Health Center expands counseling staff


The counseling center at the Engemann Student Health Center added six new full-time staff members this semester. This initiative, which began after meetings between President C.L. Max Nikias, Provost  Michael Quick and Undergraduate Student Government  last semester, will decrease waiting times for students seeking counseling.

Hannah Nguyen, director of USG’s Academic Culture Assembly and an organizer of Health Awareness Month, said that this is the first step in the right direction.

“It’s a wonderful milestone for mental health on campus,” Nguyen said. “The way the counseling center works is getting a little out of hand.”

USG President Rini Sampath, who has placed this issue at the forefront of USG’s agenda, mentioned that some students had to be transferred to counseling centers in other areas.

“If a student were to call the student counseling center and ask for an appointment, they would have to wait several weeks for that appointment to actually take place,” Sampath said. “These students were being essentially outsourced to these services Downtown and in other areas, and some of them actually said that it increased their feeling of anxiety and stress to actually have to go somewhere else.”

Christine Hasrouni, USG director of wellness affairs, discussed how before this recent addition, the total number of full-time staff members — after combining counselors’ part-time hours and full-time hours — totaled 17, a small number for the nearly 43,000 students attending USC. Hasrouni added that this negative assessment of USC’s mental health services is quite impartial.

“Members of different universities across the nation, including UCLA, came to our campus and reviewed our counseling center and, overwhelmingly, all of them said, ‘There are not enough counselors,’” Hasrouni said. “They did interviews with the staff and students, and I was one of the people they interviewed, so after that they took it to higher administration and agreed … We need more counselors.”

Hasrouni hopes that this new addition will lead to a gradual increase in full-time staff in upcoming years. However, she also stated that increasing staff at Engemann wouldn’t necessarily benefit all groups of students.

“One of the problems is that counseling and therapy are very western ideas in general, and not everyone feels comfortable seeing a therapist, and so we have to look at different routes of how we deal with mental health,” Hasrouni said.

One solution Hasrouni mentioned is to allocate counselors at the University’s various cultural centers, in order to offer students staff members that understand specific cultural issues. Sampath also stressed the importance of dealing with cultural taboos.

“What about access for marginalized communities that have a stigma around mental illness?” Sampath said. “For example, Asian Pacific Islander communities, unfortunately, do not seek out mental health because there is a stigma around mental health, so one thing we are hoping to do is encourage the administration to implement counselors at the resource centers.”

Furthermore, Sampath is hoping that in the future, counselors will be available in residence halls to shorten distances and facilitate access for students.

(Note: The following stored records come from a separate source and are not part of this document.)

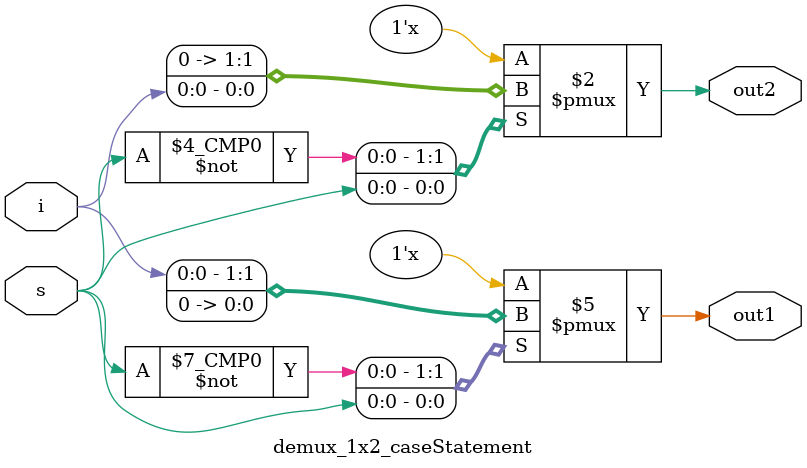
<source format=v>
`timescale 1ns / 1ps
module demux_1x2_caseStatement(
	 input i,
    input s,
    output reg out1,
    output reg out2
    );
	 always @(*)
	 begin
		case(s)
		1'b0: begin out1 = i; out2 = 0; end
		1'b1: begin out2 = i; out1 = 0; end
		default: {out1,out2} = 2'bxx;
		endcase
	 end


endmodule

</source>
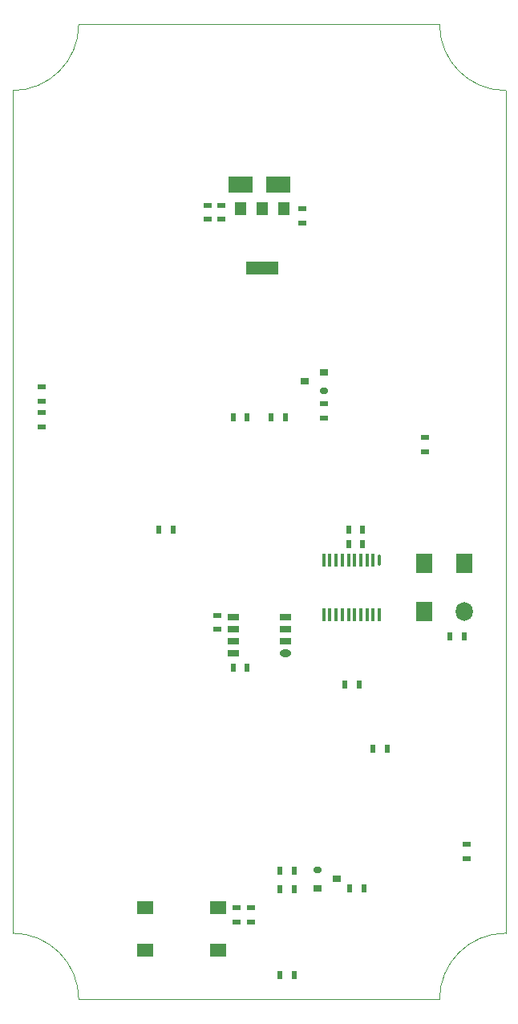
<source format=gtp>
G04*
G04 #@! TF.GenerationSoftware,Altium Limited,Altium Designer,21.6.4 (81)*
G04*
G04 Layer_Color=8421504*
%FSAX44Y44*%
%MOMM*%
G71*
G04*
G04 #@! TF.SameCoordinates,1A77CDA6-7C2D-4FE3-B1CB-ECEED33A992D*
G04*
G04*
G04 #@! TF.FilePolarity,Positive*
G04*
G01*
G75*
%ADD14C,0.0500*%
%ADD15R,0.3500X1.3500*%
%ADD16O,0.3500X1.3500*%
%ADD17O,1.8000X2.0000*%
%ADD18R,1.8000X2.0000*%
%ADD19R,1.8000X1.4000*%
%ADD20R,0.6000X0.9000*%
%ADD21R,0.9000X0.6000*%
%ADD22R,1.2000X1.4000*%
%ADD23R,3.5000X1.4000*%
%ADD24R,1.2000X0.8000*%
%ADD25O,1.2000X0.8000*%
%ADD26O,0.9000X0.7000*%
%ADD27R,0.9000X0.7000*%
%ADD28R,2.5000X1.7000*%
D14*
X00940500Y01264350D02*
G03*
X01010350Y01194500I00069850J00000000D01*
G01*
X00489650D02*
G03*
X00559500Y01264350I00000000J00069850D01*
G01*
X01010350Y00305500D02*
G03*
X00940500Y00235650I00000000J-00069850D01*
G01*
X00559500D02*
G03*
X00489650Y00305500I-00069850J00000000D01*
G01*
X01010350D02*
X01010350Y01194500D01*
X00559500Y01264350D02*
X00940500D01*
X00489650Y00305500D02*
X00489650Y01194500D01*
X00559500Y00235650D02*
X00940500D01*
D15*
X00818250Y00641250D02*
D03*
X00876750D02*
D03*
X00850750D02*
D03*
X00857250D02*
D03*
X00863750D02*
D03*
X00870250D02*
D03*
X00824750D02*
D03*
X00831250D02*
D03*
X00837750D02*
D03*
X00844250D02*
D03*
X00818250Y00698750D02*
D03*
X00844250D02*
D03*
X00837750D02*
D03*
X00831250D02*
D03*
X00824750D02*
D03*
X00870250D02*
D03*
X00863750D02*
D03*
X00857250D02*
D03*
X00850750D02*
D03*
D16*
X00876750D02*
D03*
D17*
X00966500Y00644600D02*
D03*
D18*
Y00695400D02*
D03*
X00924500D02*
D03*
Y00644600D02*
D03*
D19*
X00630000Y00332500D02*
D03*
X00707000D02*
D03*
Y00287500D02*
D03*
X00630000D02*
D03*
D20*
X00722500Y00585500D02*
D03*
X00737500D02*
D03*
X00772250Y00352000D02*
D03*
X00787250D02*
D03*
X00844250Y00731000D02*
D03*
X00859250D02*
D03*
X00844250Y00716000D02*
D03*
X00859250D02*
D03*
X00659000Y00731250D02*
D03*
X00644000D02*
D03*
X00840500Y00567500D02*
D03*
X00855500D02*
D03*
X00772000Y00371750D02*
D03*
X00787000D02*
D03*
X00772000Y00261250D02*
D03*
X00787000D02*
D03*
X00845750Y00352500D02*
D03*
X00860750D02*
D03*
X00762500Y00850000D02*
D03*
X00777500D02*
D03*
X00966500Y00619000D02*
D03*
X00951500D02*
D03*
X00885250Y00499750D02*
D03*
X00870250D02*
D03*
X00737500Y00850000D02*
D03*
X00722500D02*
D03*
D21*
X00924750Y00813250D02*
D03*
Y00828250D02*
D03*
X00706000Y00626000D02*
D03*
Y00641000D02*
D03*
X00710250Y01058500D02*
D03*
Y01073500D02*
D03*
X00695250Y01058500D02*
D03*
Y01073500D02*
D03*
X00795500Y01069500D02*
D03*
Y01054500D02*
D03*
X00726500Y00317500D02*
D03*
Y00332500D02*
D03*
X00818250Y00863750D02*
D03*
Y00848750D02*
D03*
X00520000Y00882000D02*
D03*
Y00867000D02*
D03*
Y00854904D02*
D03*
Y00839904D02*
D03*
X00741500Y00317500D02*
D03*
Y00332500D02*
D03*
X00969500Y00399500D02*
D03*
Y00384500D02*
D03*
D22*
X00753000Y01069500D02*
D03*
X00730000D02*
D03*
X00776000D02*
D03*
D23*
X00753000Y01007500D02*
D03*
D24*
X00722500Y00639050D02*
D03*
Y00626350D02*
D03*
Y00613650D02*
D03*
Y00600950D02*
D03*
X00777500Y00639050D02*
D03*
Y00626350D02*
D03*
Y00613650D02*
D03*
D25*
Y00600950D02*
D03*
D26*
X00812000Y00372000D02*
D03*
X00818250Y00878000D02*
D03*
D27*
X00832000Y00362500D02*
D03*
X00812000Y00353000D02*
D03*
X00798250Y00887500D02*
D03*
X00818250Y00897000D02*
D03*
D28*
X00730000Y01095000D02*
D03*
X00770000D02*
D03*
M02*

</source>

“I am interested to see in moving beyond conversations of counselors at the counseling center into conversations about what does it mean to take care of our students,” Sampath said.

Sampath said she wants USC to stop worrying about regulations and more about students’ health.

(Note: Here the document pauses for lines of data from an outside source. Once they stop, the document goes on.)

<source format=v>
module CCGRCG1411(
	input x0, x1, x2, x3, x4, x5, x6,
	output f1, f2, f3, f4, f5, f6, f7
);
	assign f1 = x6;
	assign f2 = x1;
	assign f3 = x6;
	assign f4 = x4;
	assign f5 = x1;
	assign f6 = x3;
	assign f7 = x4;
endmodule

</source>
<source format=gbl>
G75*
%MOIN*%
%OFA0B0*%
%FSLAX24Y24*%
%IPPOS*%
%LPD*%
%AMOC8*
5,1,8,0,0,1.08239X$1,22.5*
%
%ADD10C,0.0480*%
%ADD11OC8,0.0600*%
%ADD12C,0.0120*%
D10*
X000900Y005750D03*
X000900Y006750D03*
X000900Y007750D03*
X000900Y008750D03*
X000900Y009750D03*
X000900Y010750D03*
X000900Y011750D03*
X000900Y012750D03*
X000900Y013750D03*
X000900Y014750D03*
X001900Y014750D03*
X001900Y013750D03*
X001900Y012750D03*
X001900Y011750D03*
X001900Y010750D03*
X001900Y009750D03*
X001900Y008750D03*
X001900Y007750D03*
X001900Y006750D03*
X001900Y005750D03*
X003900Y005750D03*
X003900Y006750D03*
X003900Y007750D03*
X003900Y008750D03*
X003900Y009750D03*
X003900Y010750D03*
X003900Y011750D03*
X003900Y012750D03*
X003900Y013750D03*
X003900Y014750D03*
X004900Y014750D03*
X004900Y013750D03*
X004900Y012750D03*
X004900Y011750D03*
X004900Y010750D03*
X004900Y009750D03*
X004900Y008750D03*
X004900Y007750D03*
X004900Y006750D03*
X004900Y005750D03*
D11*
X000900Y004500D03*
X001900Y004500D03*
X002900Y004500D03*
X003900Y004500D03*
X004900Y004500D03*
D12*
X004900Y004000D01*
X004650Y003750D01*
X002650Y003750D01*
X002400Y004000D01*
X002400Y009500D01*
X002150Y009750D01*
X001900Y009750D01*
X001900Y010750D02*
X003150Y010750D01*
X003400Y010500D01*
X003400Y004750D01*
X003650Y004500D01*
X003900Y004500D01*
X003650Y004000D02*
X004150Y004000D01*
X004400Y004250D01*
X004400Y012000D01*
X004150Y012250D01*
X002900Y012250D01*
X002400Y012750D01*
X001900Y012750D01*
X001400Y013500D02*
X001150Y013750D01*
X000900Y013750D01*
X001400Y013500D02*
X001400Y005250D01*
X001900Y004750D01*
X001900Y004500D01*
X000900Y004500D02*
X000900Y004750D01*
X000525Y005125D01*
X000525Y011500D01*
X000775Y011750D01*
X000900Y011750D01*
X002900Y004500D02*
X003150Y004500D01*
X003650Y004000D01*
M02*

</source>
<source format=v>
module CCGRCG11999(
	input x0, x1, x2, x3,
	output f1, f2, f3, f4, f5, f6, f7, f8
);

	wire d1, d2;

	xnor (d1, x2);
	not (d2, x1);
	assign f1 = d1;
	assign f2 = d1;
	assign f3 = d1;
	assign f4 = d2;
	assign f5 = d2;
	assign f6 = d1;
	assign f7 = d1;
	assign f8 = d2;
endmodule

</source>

“There is one phrase that I really liked that we discussed at the Pac-12 summit this weekend: ‘moving beyond compliance and creating a culture of care,’” Sampath said. “Our university and administrators need to know that it is not just about complying with the rules and regulations of the federal government and American Disabilities Act or whatever it might be, but really asking, ‘Are our students happy and comfortable, or are they excluded from the conversation?’”

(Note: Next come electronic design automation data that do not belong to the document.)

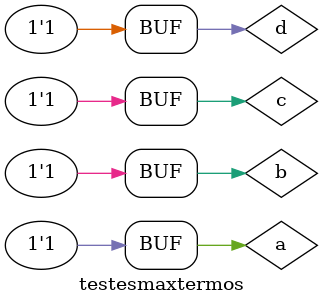
<source format=v>


module maxtermos (s,a,b,c,d);
output s;
input a,b,c,d;
wire s1,s2,s3,s4,s5,s6,s7,s8;


or OR1(s1,a,b,c,d);
or OR2(s2,a,b,~c,~d);
or OR3 (s3, a,~b,c,~d);
or OR4 (s4,a,~b,~c,d);
or OR5 (s5,~a,b,c,~d);
or OR6 (s6,~a,b,~c,d);
or OR7 (s7,~a,~b,c,d);
or OR8 (s8,~a,~b,~c,~d);


and AND1 (s,s1,s2,s3,s4,s5,s6,s7,s8); 


endmodule 

module testesmaxtermos;

wire s;
reg a,b,c,d;

maxtermos MT (s,a,b,c,d);

 initial begin
      $display("a  b   c   d  s");
      $monitor("%b  %b   %b   %b  %b", a, b, c, d, s);
  
	     a=0; b=0; c=0; d=0;  
    #1  a=0; b=0; c=0; d=1;
    #1  a=0; b=0; c=1; d=0;
    #1  a=0; b=0; c=1; d=1;
    #1  a=0; b=1; c=0; d=0;
 	 #1  a=0; b=1; c=0; d=1;
    #1  a=0; b=1; c=1; d=0;
    #1  a=0; b=1; c=1; d=1;
    #1  a=1; b=0; c=0; d=0;
    #1  a=1; b=0; c=0; d=1;
    #1  a=1; b=0; c=1; d=0;
    #1  a=1; b=0; c=1; d=1;
    #1  a=1; b=1; c=0; d=0;
    #1  a=1; b=1; c=0; d=1;
    #1  a=1; b=1; c=1; d=0;
    #1  a=1; b=1; c=1; d=1;


        
    end
    endmodule

</source>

Viewing the issue with a practical outlook, Hasrouni said that a major strategy would be to better publicize the resources that already exist.

“There are so many things on campus dealing with mental health that students don’t know about,” Hasrouni said. “For example, we have the Office of Wellness and Health Promotion. They have wellness advocates, which are students that go through training on different issues like mental health, sexual health and nutrition, and they hold office hours and are meant for peer help … And in that office they also have massage chairs and free coffee.”